The mission, dubbed the Interior Exploration Using Seismic Investigations, Geodesy, and Heat Transport (InSight), follows more than 20 years of cooperation between NASA and the National Center of Space Studies of France (CNES), NASA administrator Charles Bolden said in a press release.
“The research generated by this collaborative mission will give our agencies more information about the early formation of Mars, which will help us understand more about how Earth evolved,” Bolden said.
The exploration of Mars is a top priority for NASA, which plans a future human mission there.
InSight will launch in March 2016 and is scheduled to land on Mars six months later. The mission hopes to learn more about the evolutionary formation of rocky planets — including Earth.
NASA and CNES will place instruments on the Martian surface to determine whether the core of the red planet is solid or liquid, like Earth’s. It will investigate why Mars’ crust is not divided into tectonic plates that drift like Earth’s.
It also seeks to understand Martian tectonic activity and meteorite impacts. By measuring seismic waves traveling through the the planet's interior, InSight hopes to discover clues about the earliest stages of the Mar’s formation.

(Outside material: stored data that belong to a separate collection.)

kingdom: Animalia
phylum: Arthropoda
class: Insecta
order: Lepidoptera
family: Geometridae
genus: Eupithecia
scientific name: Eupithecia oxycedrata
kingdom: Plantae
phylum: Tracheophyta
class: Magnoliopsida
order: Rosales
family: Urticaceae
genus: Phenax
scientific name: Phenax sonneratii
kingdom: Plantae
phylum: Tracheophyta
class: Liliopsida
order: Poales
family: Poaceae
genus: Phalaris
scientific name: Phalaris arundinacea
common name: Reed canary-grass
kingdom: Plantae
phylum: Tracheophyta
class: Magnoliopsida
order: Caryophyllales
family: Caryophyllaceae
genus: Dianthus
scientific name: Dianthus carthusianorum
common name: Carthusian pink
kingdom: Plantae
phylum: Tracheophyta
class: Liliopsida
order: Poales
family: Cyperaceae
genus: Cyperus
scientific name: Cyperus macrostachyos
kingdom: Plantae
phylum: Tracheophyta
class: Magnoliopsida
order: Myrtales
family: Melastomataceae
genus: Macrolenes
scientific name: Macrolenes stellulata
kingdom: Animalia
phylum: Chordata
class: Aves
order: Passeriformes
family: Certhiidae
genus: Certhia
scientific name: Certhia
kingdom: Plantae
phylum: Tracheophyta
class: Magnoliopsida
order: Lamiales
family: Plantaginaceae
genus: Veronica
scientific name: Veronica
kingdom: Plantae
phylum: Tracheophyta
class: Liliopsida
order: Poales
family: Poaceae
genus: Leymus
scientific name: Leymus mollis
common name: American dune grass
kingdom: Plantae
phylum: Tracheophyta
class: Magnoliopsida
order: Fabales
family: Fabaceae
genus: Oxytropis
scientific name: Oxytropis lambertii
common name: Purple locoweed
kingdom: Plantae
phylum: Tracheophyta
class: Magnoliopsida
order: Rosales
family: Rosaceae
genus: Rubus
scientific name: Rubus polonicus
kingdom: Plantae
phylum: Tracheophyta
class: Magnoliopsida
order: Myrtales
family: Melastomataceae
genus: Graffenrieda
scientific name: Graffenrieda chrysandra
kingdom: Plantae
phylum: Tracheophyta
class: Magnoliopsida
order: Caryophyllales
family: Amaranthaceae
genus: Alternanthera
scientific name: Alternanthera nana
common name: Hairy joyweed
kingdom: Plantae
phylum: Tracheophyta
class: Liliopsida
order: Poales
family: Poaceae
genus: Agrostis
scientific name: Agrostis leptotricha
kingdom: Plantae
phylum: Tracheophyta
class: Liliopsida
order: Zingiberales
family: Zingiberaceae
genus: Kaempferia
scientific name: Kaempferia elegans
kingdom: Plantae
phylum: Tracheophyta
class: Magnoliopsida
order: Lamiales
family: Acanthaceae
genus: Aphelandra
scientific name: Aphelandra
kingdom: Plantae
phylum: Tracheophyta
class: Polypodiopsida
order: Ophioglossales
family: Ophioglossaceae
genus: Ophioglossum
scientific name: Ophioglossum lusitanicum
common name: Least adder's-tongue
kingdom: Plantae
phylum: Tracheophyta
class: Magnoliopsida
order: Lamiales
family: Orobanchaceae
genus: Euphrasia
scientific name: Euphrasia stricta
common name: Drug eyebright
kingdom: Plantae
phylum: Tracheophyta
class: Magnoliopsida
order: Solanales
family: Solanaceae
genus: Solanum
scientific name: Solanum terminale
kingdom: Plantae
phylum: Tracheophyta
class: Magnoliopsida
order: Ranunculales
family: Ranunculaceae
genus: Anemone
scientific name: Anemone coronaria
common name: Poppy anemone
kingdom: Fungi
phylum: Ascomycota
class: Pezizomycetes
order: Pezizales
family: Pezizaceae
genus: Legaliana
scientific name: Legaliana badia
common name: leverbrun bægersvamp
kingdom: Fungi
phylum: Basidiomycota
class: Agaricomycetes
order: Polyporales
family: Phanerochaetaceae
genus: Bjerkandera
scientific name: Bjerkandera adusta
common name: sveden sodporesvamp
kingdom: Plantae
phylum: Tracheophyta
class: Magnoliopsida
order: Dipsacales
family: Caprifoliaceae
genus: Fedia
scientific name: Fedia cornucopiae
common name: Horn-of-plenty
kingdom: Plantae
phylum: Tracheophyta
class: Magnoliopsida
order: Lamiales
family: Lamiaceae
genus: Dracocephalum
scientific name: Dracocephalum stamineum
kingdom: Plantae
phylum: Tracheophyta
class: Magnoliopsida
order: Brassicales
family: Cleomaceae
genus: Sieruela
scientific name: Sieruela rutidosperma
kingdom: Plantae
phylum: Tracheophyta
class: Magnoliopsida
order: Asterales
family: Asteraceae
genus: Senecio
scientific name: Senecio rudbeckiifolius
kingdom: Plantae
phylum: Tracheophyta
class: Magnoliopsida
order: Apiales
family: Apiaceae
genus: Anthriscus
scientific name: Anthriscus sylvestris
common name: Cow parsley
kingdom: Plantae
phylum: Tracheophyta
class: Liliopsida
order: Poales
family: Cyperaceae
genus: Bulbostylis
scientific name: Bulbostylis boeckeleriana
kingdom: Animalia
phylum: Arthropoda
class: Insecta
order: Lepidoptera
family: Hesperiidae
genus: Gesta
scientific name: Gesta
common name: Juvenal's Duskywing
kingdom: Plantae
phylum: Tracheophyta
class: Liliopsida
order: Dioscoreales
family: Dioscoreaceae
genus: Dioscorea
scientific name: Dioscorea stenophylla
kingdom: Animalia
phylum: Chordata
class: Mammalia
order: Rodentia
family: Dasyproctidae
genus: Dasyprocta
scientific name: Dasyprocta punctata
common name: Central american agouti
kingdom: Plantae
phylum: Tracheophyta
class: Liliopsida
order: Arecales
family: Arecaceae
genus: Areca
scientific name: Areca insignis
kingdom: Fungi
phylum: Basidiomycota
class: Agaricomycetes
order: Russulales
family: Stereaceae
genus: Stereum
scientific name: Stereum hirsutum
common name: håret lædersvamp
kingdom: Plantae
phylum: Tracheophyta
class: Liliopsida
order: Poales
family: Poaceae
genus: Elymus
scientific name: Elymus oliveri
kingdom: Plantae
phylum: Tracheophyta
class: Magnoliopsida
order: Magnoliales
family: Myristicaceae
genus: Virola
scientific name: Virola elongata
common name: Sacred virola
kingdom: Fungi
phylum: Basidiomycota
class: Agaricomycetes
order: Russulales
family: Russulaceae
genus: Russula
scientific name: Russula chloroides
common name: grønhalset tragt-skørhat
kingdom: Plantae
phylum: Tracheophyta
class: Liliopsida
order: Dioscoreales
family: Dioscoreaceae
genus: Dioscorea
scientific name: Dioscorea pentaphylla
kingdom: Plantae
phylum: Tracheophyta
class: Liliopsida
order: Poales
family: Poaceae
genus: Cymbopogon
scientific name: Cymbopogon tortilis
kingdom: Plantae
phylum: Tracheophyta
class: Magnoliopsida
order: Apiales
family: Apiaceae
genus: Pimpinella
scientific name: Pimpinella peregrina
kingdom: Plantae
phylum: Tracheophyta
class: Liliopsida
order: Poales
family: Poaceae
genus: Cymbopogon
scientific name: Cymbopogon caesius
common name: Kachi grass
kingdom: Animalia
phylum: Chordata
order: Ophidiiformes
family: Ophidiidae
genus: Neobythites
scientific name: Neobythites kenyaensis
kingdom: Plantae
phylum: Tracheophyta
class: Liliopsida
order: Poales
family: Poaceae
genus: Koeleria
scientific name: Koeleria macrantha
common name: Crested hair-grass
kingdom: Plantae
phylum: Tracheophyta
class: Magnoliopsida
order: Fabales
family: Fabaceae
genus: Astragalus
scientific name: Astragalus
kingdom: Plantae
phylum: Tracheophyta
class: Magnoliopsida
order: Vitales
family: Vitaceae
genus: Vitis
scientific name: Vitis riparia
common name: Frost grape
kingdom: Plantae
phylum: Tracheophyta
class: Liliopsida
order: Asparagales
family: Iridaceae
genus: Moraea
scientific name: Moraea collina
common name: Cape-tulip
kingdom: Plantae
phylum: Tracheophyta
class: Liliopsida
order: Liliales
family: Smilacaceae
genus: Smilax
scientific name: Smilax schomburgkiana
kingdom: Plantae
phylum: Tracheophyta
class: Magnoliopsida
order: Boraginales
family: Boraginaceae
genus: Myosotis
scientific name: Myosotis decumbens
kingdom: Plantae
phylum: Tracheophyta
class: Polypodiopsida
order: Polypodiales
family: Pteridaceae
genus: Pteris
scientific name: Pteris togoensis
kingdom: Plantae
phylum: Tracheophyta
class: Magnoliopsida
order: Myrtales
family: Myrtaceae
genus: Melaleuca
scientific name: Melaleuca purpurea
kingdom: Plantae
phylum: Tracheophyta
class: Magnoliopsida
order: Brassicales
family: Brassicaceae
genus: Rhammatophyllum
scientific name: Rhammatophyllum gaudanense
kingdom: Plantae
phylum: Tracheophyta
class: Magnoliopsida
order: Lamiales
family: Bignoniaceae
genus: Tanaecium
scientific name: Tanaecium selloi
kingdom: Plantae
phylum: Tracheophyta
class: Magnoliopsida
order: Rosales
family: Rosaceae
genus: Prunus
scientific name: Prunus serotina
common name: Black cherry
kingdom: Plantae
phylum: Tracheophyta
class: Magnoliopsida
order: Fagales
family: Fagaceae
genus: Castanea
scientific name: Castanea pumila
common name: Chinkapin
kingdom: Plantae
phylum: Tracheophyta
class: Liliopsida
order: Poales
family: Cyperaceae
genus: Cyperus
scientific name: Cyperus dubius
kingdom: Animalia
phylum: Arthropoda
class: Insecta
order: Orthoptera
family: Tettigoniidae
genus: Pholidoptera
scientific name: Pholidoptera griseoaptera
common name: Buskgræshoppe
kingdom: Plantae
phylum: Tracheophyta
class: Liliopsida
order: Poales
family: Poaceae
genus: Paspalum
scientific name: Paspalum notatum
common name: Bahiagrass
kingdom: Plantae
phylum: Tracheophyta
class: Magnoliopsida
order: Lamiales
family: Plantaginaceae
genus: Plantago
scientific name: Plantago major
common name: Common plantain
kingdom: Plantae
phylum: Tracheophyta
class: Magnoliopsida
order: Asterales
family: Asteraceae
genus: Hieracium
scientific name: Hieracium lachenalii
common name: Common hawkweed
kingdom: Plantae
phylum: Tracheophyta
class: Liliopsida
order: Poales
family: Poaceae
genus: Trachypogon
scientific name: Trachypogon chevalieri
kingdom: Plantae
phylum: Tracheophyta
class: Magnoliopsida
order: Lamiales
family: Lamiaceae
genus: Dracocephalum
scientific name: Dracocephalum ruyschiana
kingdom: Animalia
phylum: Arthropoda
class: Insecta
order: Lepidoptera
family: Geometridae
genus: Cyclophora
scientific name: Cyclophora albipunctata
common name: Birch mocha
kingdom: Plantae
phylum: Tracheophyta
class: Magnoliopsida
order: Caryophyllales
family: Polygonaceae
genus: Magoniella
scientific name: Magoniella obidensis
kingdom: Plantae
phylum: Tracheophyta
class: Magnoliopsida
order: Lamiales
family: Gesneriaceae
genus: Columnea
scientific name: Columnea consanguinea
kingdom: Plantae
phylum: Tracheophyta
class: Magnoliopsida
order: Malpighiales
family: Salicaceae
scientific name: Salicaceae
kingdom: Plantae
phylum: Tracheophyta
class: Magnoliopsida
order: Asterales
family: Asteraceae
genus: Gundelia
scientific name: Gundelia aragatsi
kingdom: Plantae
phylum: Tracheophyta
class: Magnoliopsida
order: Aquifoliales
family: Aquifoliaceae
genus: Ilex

Curiosity, which has traveled three miles over the Martian surface since its August 2012 landing, successfully traversed a sand dune, NASA said Tuesday. An animated sequence of images from the rover’s camera documented the crossing.
NASA is using Curiosity to investigate ancient habitable environments and major environmental changes on the planet. The rover recently uncovered signs of an ancient freshwater lake on Mars that may have teemed with tiny organisms for tens of millions of years.
NASA's newest robotic explorer, Maven, was launched to Mars from Cape Canaveral in November 2013 to investigate how the planet went from a warm, wet world in its first billion years to the cold, dry desert it is today.
NASA’s 2007 Phoenix lander mission was the first to determine that water existed near the surface in Mars’ polar regions, a major indication that life may have existed on the planet.
NASA’s Mariner completed the first flyby of Mars in 1964, when it took the first photos of the Martian surface. But the first successful landing, with signals being sent back to Earth, wasn’t until January 2004, when NASA’s Spirit rover drove onto the surface of the red planet.
Previous missions to Mars have investigated its surface — studying canyons, volcanoes, rocks, and soil. But no mission has attempted to discover clues about the planet's earliest evolution, which can only be found under the surface.